Una prima base di riferimento per affrontare una seria riflessione in proposito, può benissimo essere rappresentata dalla profonda riflessione che Bookchin cominciò a sviluppare con largo anticipo già nel 1965, nel saggio Verso una tecnologia liberatoria, pubblicato come capitolo di Post-scarcity anarchism (Edizioni La Salamandra, 1980). Personalmente me ne sono in parte occupato nel capitolo Scenario di libertà del mio Per un nuovo umanesimo anarchico (Edizione Zero in condotta, 2009).
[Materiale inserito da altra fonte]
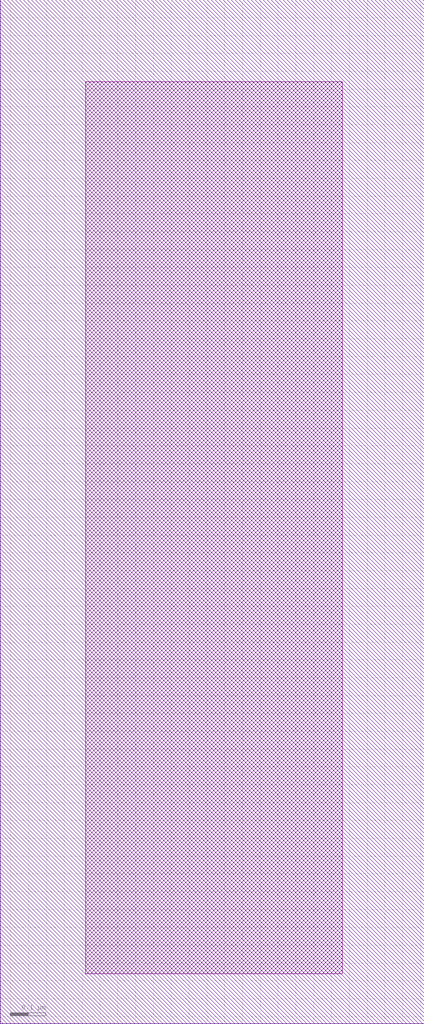
<source format=lef>
VERSION 5.7 ;
  NOWIREEXTENSIONATPIN ON ;
  DIVIDERCHAR "/" ;
  BUSBITCHARS "[]" ;
UNITS
  DATABASE MICRONS 200 ;
END UNITS

LAYER via2
  TYPE CUT ;
END via2

LAYER via
  TYPE CUT ;
END via

LAYER nwell
  TYPE MASTERSLICE ;
END nwell

LAYER via3
  TYPE CUT ;
END via3

LAYER pwell
  TYPE MASTERSLICE ;
END pwell

LAYER via4
  TYPE CUT ;
END via4

LAYER mcon
  TYPE CUT ;
END mcon

LAYER met6
  TYPE ROUTING ;
  WIDTH 0.030000 ;
  SPACING 0.040000 ;
  DIRECTION HORIZONTAL ;
END met6

LAYER met1
  TYPE ROUTING ;
  WIDTH 0.140000 ;
  SPACING 0.140000 ;
  DIRECTION HORIZONTAL ;
END met1

LAYER met3
  TYPE ROUTING ;
  WIDTH 0.300000 ;
  SPACING 0.300000 ;
  DIRECTION HORIZONTAL ;
END met3

LAYER met2
  TYPE ROUTING ;
  WIDTH 0.140000 ;
  SPACING 0.140000 ;
  DIRECTION HORIZONTAL ;
END met2

LAYER met4
  TYPE ROUTING ;
  WIDTH 0.300000 ;
  SPACING 0.300000 ;
  DIRECTION HORIZONTAL ;
END met4

LAYER met5
  TYPE ROUTING ;
  WIDTH 1.600000 ;
  SPACING 1.600000 ;
  DIRECTION HORIZONTAL ;
END met5

LAYER li1
  TYPE ROUTING ;
  WIDTH 0.170000 ;
  SPACING 0.170000 ;
  DIRECTION HORIZONTAL ;
END li1

MACRO sky130_hilas_pFETmed
  CLASS BLOCK ;
  FOREIGN sky130_hilas_pFETmed ;
  ORIGIN -1.470 0.220 ;
  SIZE 1.190 BY 2.870 ;
  OBS
      LAYER li1 ;
        RECT 1.710 -0.080 2.430 2.420 ;
  END
END sky130_hilas_pFETmed
END LIBRARY


</source>
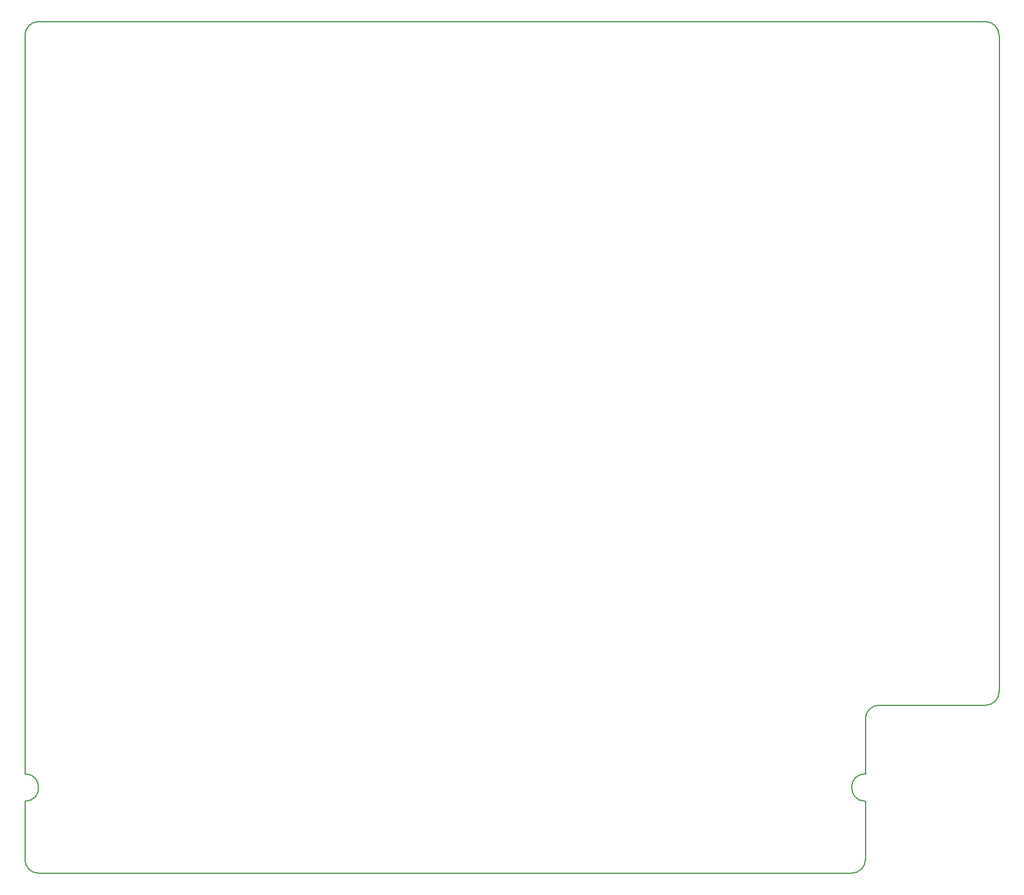
<source format=gbr>
G04 #@! TF.GenerationSoftware,KiCad,Pcbnew,(5.0.2)-1*
G04 #@! TF.CreationDate,2019-03-05T00:17:48-06:00*
G04 #@! TF.ProjectId,ODriveInterfacingBoard,4f447269-7665-4496-9e74-657266616369,rev?*
G04 #@! TF.SameCoordinates,Original*
G04 #@! TF.FileFunction,Profile,NP*
%FSLAX46Y46*%
G04 Gerber Fmt 4.6, Leading zero omitted, Abs format (unit mm)*
G04 Created by KiCad (PCBNEW (5.0.2)-1) date 3/5/2019 12:17:48 AM*
%MOMM*%
%LPD*%
G01*
G04 APERTURE LIST*
%ADD10C,0.150000*%
G04 APERTURE END LIST*
D10*
X35052000Y-159512000D02*
X35052000Y-53086000D01*
X179324000Y-52070000D02*
X179324000Y-147320000D01*
X179324000Y-52070000D02*
X179324000Y-50038000D01*
X35052000Y-53086000D02*
X35052000Y-50038000D01*
X37084000Y-48006000D02*
X177292000Y-48006000D01*
X35052000Y-50038000D02*
G75*
G02X37084000Y-48006000I2032000J0D01*
G01*
X159512000Y-172212000D02*
G75*
G02X157480000Y-174244000I-2032000J0D01*
G01*
X159512000Y-163576000D02*
G75*
G02X159512000Y-159512000I0J2032000D01*
G01*
X159512000Y-151384000D02*
G75*
G02X161544000Y-149352000I2032000J0D01*
G01*
X179324000Y-147320000D02*
G75*
G02X177292000Y-149352000I-2032000J0D01*
G01*
X177292000Y-48006000D02*
G75*
G02X179324000Y-50038000I0J-2032000D01*
G01*
X35052000Y-159512000D02*
G75*
G02X35052000Y-163576000I0J-2032000D01*
G01*
X37084000Y-174244000D02*
G75*
G02X35052000Y-172212000I0J2032000D01*
G01*
X157480000Y-174244000D02*
X37084000Y-174244000D01*
X159512000Y-163576000D02*
X159512000Y-172212000D01*
X159512000Y-151384000D02*
X159512000Y-159512000D01*
X177292000Y-149352000D02*
X161544000Y-149352000D01*
X35052000Y-172212000D02*
X35052000Y-163576000D01*
M02*

</source>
Pienamente consapevole che la materia in questione vada aggiornata e rivista alla luce dei cambiamenti sopravvenuti, trovo tuttora interessante, nella sostanza ancora valido, ciò che Bookchin cominciò a prospettare già allora. Egli sosteneva che le enormi potenzialità della tecnologia robotica e informatica, oggi sviluppatesi ampiamente oltre ogni supposizione immaginaria di allora, non dovessero rimanere mero strumento di elite oligarchiche avide e spietate, le quali ne fanno un uso egoistico meramente finalizzato ad accumuli finanziari spropositati coi quali ricattano e mettono in ginocchio intere popolazioni per conservare il proprio status di implacabile cannibalismo sociale.
Sosteneva invece che ci sarebbero concrete possibilità per essere messe a disposizione dell’intera società, sia per liberare l’umanità dalla schiavitù del lavoro, sia perché tutti/e ne potessero beneficiare, sia contribuendo ognuno allo sviluppo generale col proprio sapere e le proprie competenze, sia per fare in modo che il benessere potenziale venisse generalizzato, diventando così patrimonio collettivo distribuito paritariamente, usufruibile da ogni individuo. Il sapere e le invenzioni insomma al servizio di tutti/e, non più privilegio di un’esigua minoranza che se ne serve per schiavizzare il resto dell’umanità a proprio esclusivo vantaggio.
Trovo che sia una tesi ancora grandemente affascinante, soprattutto attuale. Date le tendenze in atto, sempre meno ignorabili, può benissimo diventare parte fondamentale di una visione alternativa ad ampio raggio, in grado di rilanciare e riproporre prospettive di cambiamento radicali adeguate ai tempi, capaci di dare senso ai presupposti di uguaglianza, giustizia e libertà che da sempre l’anarchismo prospetta.